Ländle zittert - Furcht vor allmählicher Deindustralisierung

Baden-Württemberg gilt als deutsches Musterländle: wirtschaftlich stark mit einer wohlhabenden Bevölkerung. Doch die Automobilbranche bricht ein, Daimler macht Verluste, streicht tausende Arbeitsplätze. Wird der Südwesten bald das neue Ruhrgebiet?

Der Mercedes-Stern im Daimler-Stammhaus Untertürkheim verdunkelt sich. 1,4 Milliarden Euro müssen eingespart, zigtausende Stellen gestrichen werden. ...

Der größte Arbeitgeber in Rietheim-Weilheim ist die Marquardt GmbH. Im vergangenen Sommer erst wurde der über 30 Millionen Euro teure Neubau am Stammsitz des Unternehmens eröffnet. Jetzt aber sollen 200 Stellen in der Produktion ins kostengünstigere Ausland verlagert werden. Das wird die Kommune schmerzhaft spüren.

Mischung aus Konjunkturschwäche und Strukturkrise

Der Mechatronikspezialist in Familienbesitz wird von Harald Marquardt geleitet. Er ist auch Vorstandsmitglied beim baden-wüttembergischen Arbeitgeberverband Südwestmetall.

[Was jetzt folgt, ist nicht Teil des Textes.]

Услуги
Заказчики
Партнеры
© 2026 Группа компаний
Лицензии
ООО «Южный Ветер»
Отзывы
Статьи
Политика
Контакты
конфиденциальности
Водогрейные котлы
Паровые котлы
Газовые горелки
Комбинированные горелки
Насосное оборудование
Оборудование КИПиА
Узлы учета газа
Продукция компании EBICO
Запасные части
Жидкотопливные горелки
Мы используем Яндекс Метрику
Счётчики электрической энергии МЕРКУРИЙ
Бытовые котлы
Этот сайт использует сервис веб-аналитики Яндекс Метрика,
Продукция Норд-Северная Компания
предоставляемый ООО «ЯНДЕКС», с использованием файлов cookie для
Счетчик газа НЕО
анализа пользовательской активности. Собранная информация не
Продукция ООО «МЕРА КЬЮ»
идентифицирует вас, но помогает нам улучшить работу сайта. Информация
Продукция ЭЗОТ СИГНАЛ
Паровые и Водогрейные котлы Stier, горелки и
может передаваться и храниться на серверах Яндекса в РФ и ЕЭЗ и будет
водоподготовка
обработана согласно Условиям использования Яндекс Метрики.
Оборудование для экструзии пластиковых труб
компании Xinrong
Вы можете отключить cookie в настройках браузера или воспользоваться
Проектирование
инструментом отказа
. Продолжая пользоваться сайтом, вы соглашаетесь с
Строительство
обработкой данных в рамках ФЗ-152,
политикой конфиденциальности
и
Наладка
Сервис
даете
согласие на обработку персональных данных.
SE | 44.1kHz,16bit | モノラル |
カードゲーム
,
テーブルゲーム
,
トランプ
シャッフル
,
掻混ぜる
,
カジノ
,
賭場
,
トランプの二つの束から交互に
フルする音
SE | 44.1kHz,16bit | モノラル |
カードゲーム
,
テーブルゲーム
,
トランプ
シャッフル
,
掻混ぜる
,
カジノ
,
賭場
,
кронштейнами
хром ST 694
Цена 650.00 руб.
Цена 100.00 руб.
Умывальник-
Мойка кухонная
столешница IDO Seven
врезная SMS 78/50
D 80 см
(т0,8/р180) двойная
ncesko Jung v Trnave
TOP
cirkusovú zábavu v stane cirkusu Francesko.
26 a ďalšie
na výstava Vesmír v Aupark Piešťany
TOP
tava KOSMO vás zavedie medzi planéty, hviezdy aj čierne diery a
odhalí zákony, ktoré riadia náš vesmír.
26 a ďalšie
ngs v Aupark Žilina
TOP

...Weil aber die schwäbischen Maschinenbauer vor allem für die Automobilbranche produzieren, sind sie von deren Krise auch stark infiziert.

Daimler streicht zigtausende Stellen

Dass Daimler 1.4 Milliarden Euro einsparen will und ab dem Frühjahr im fünfstelligen Bereich Stellen abbaut, trifft Baden-Württemberg ins Mark. Mitte Februar hatte Konzernchef Ola Källenius einen dramatischen Gewinneinbruch bekannt geben müssen. Im Vergleich zum Vorjahr ging der Gewinn 2019 um fast zwei Drittel auf 2,7 Milliarden Euro zurück. Das wird sich auf das ganze Land auswirken. Die Stimmung bei der Belegschaft schwanke zwischen Wut und Enttäuschung, berichten Betriebsräte. Über 20.000 Beschäftigte arbeiten allein im Mercedes Benz Werk Untertürkheim, davon viele Arbeiter, die bislang bis zu 70.000 Euro im Jahr verdient haben ...

"Detroit am Neckar" ist das Schreckgespenst

Es brodelt jetzt in Baden-Württemberg. Ein Ingenieur bei Bosch, der anonym bleiben möchte, sagt, dass er und viele seiner Kollegen immer schlechter schlafen. Ingenieure, aber auch viele Facharbeiter sind davon überzeugt, dass die einseitige Fokussierung auf Elektromotoren bei der Transformation falsch sei. Sie geben der grün-schwarzen Landesregierung die Schuld. Der Ingenieur von Bosch meint bitter: "Detroit am Neckar, wenn die Politik meint, den Verbrennungsmotor kaputt machen zu wollen, dann erntet sie genau diese Arbeitslosenquote."